▸ **Information provided**

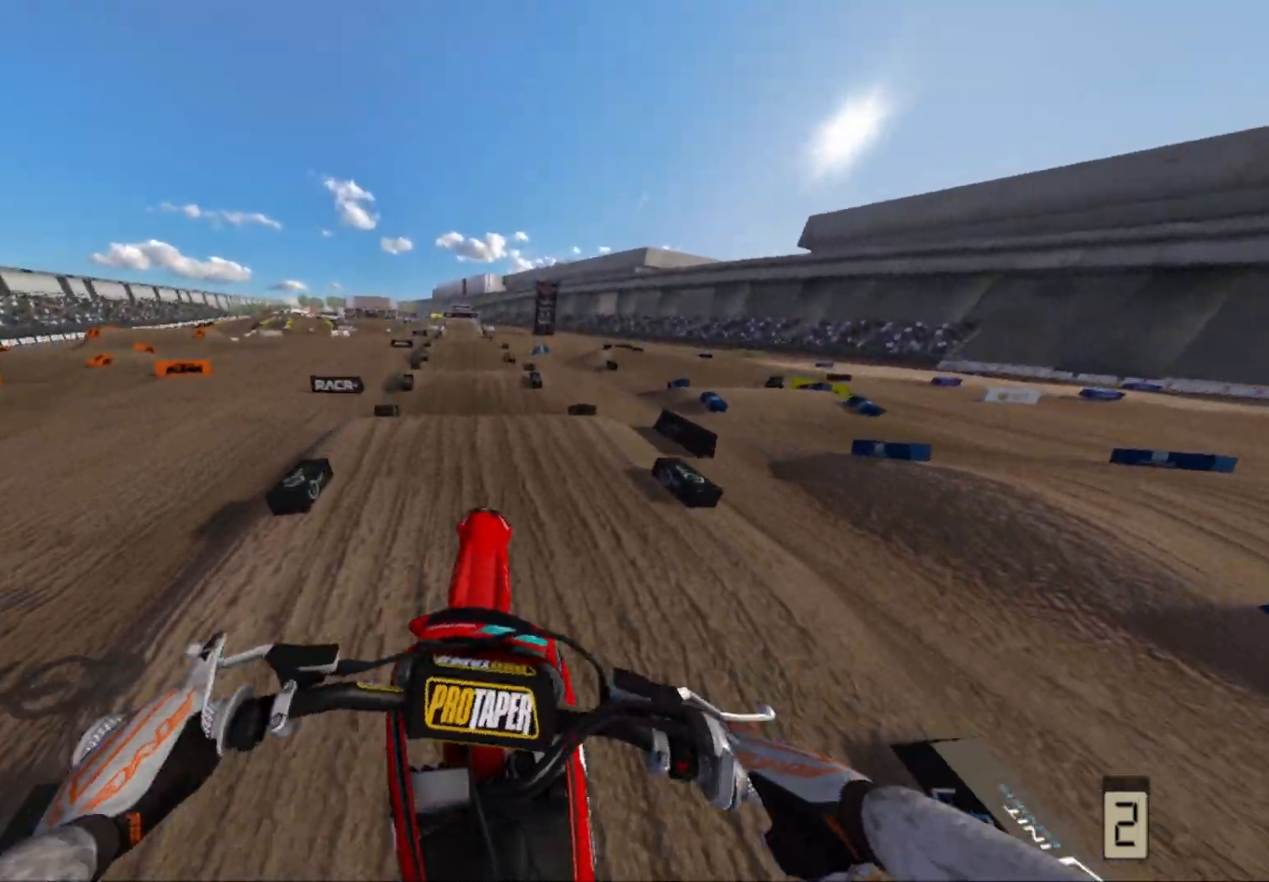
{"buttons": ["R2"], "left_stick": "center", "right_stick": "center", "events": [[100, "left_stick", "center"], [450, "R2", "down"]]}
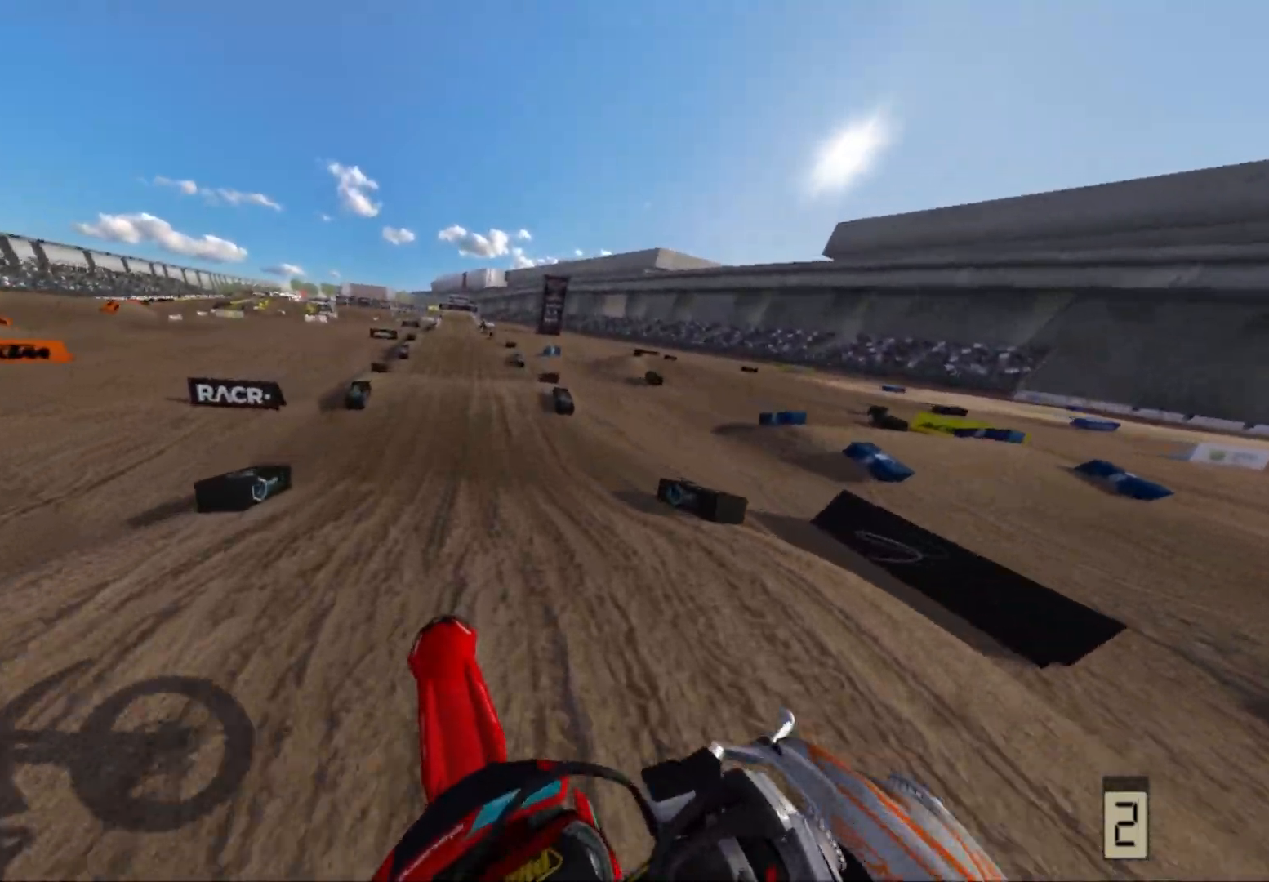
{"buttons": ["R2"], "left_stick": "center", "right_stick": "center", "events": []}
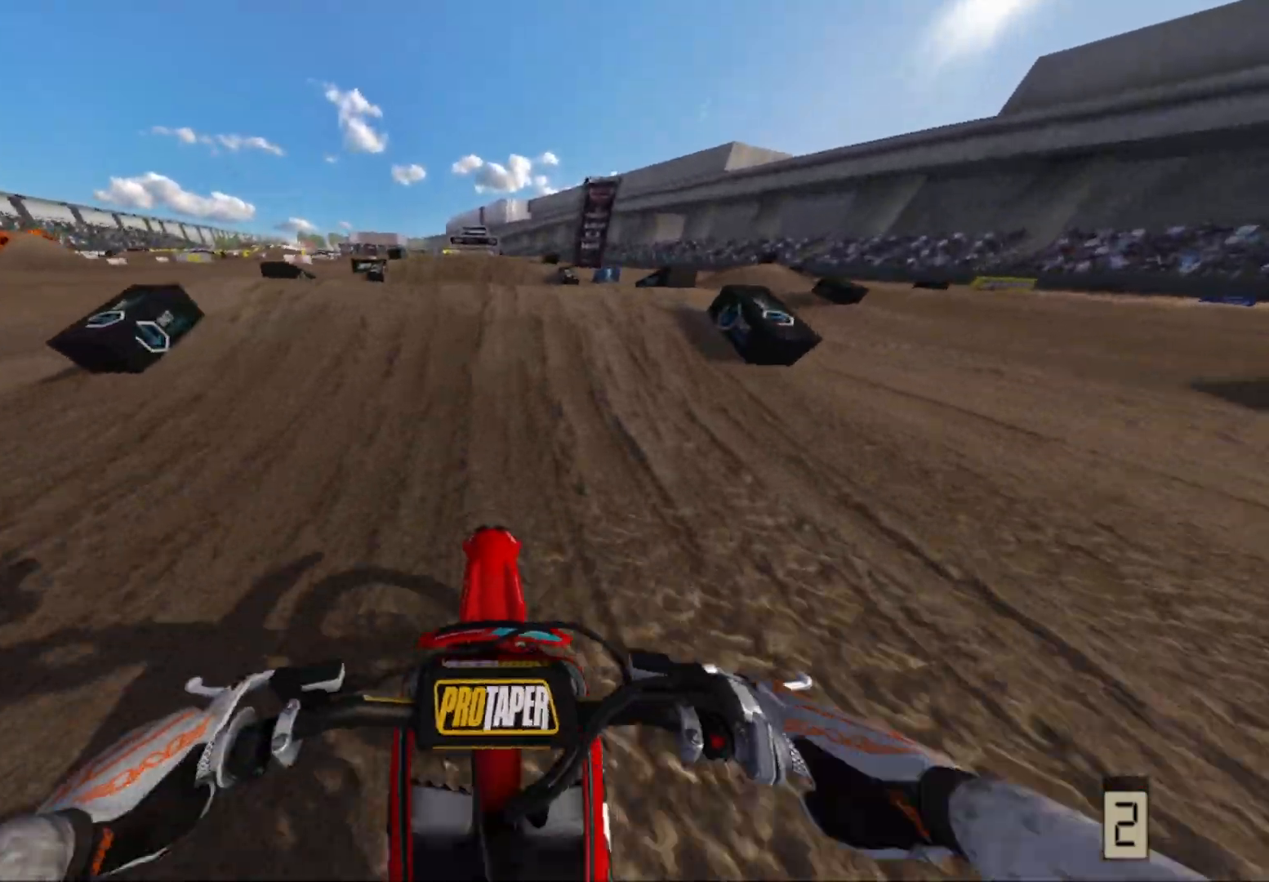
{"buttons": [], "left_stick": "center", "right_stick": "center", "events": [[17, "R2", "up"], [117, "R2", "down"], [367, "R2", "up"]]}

▸ **What this task involves**
Print every line above once more, exactly. Omit the pictures.

▸ **Answer box**
{"buttons": ["R2"], "left_stick": "center", "right_stick": "center", "events": [[100, "left_stick", "center"], [450, "R2", "down"]]}
{"buttons": ["R2"], "left_stick": "center", "right_stick": "center", "events": []}
{"buttons": [], "left_stick": "center", "right_stick": "center", "events": [[17, "R2", "up"], [117, "R2", "down"], [367, "R2", "up"]]}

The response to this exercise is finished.